The hardware behind those results is consistent across the stack. The 658X carries 24 cores, 48 threads, 144 MB of cache, eight channels of DDR5-6400, a 4TB memory ceiling, and 128 PCIe 5.0 lanes, the same I/O and memory reach Intel gives the 64- and 86-core parts above it. It does not open a memory-channel lead over the Threadripper PRO platform, since both run eight channels at DDR5-6400. What Intel sells here is capacity and lane count for the money, not bandwidth that the competition cannot match.
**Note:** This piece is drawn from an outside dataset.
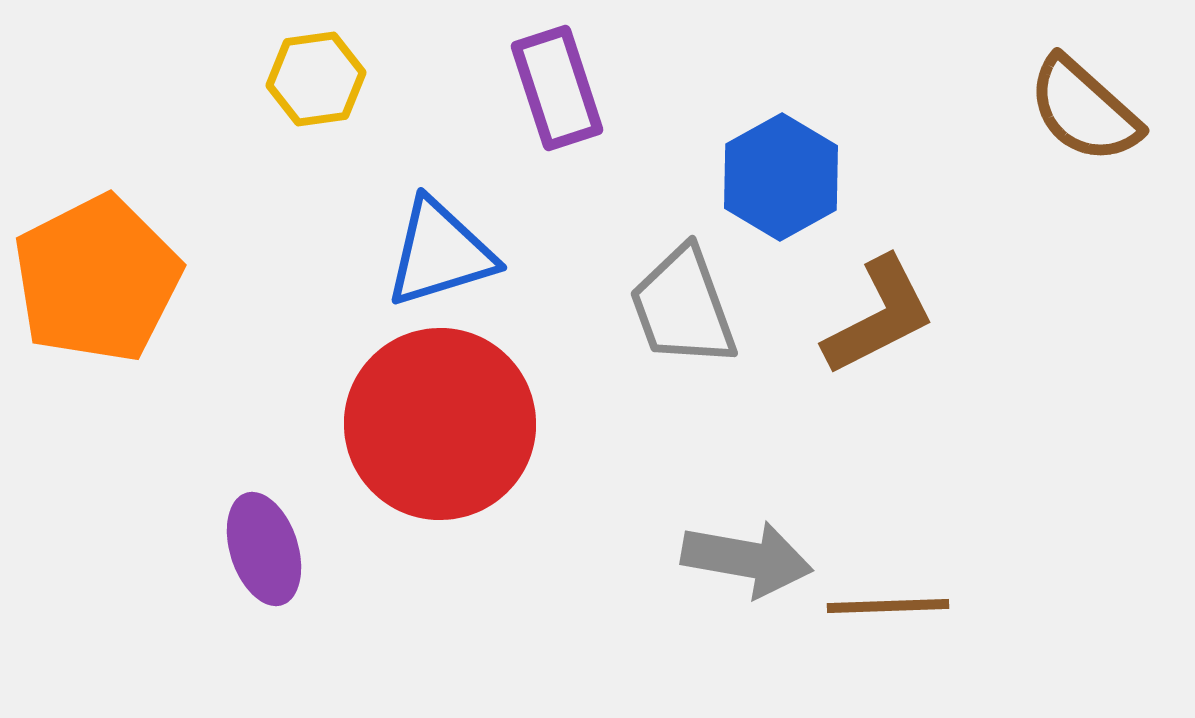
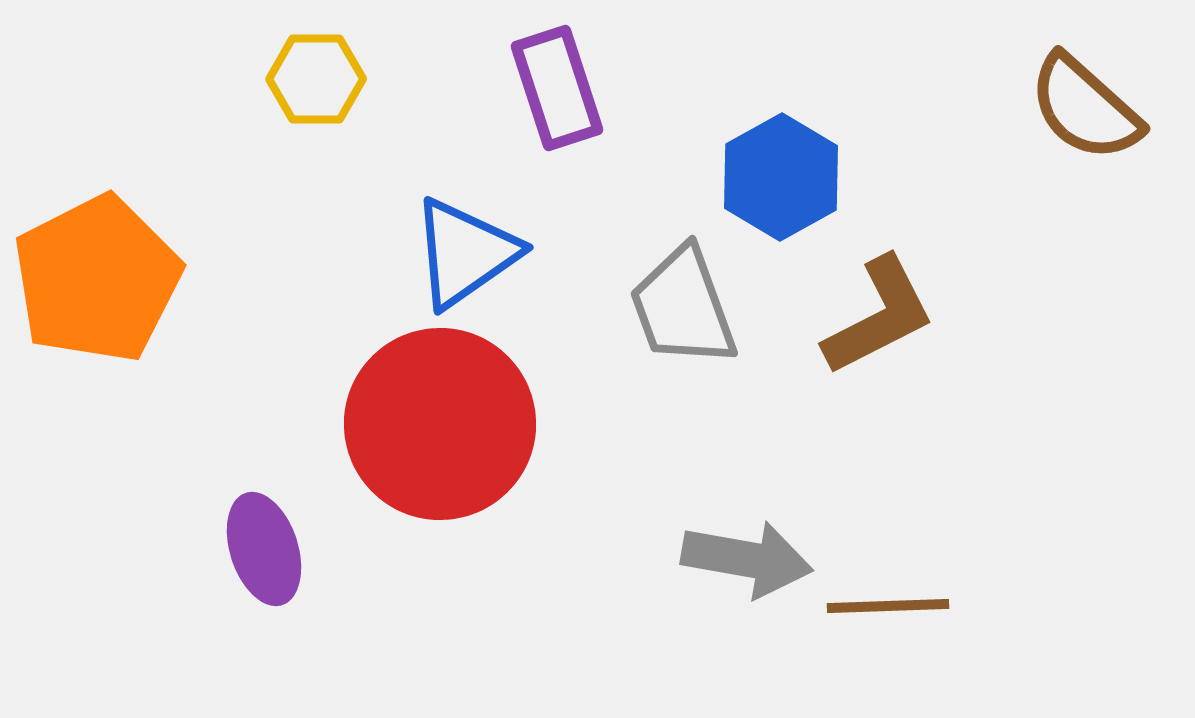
yellow hexagon: rotated 8 degrees clockwise
brown semicircle: moved 1 px right, 2 px up
blue triangle: moved 25 px right; rotated 18 degrees counterclockwise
One caveat belongs in the buying decision, with a qualifier. Granite Rapids-WS looks like a limited-life platform: enthusiast reports indicate that Intel has dropped mainstream Diamond Rapids, with no workstation successor in sight, leaving Coral Rapids around 2028 as the next likely refresh, and Intel has not confirmed any of that. For a self-built rig bought as a future upgrade path on W890, that uncertainty matters. For the way most of these chips will actually ship, inside a complete HP, Dell, or Lenovo workstation, it matters far less, since those buyers replace whole systems on a refresh cycle rather than dropping a new CPU into an old socket. In that context, the 658X is a sound choice. It is not the part for heavy multi-threaded rendering, but it is a lower-core entry into Intel’s new workstation platform with full I/O and memory, group-leading CPU AI inference, and solid general-system results for builders who value memory capacity and PCIe lanes over raw cores.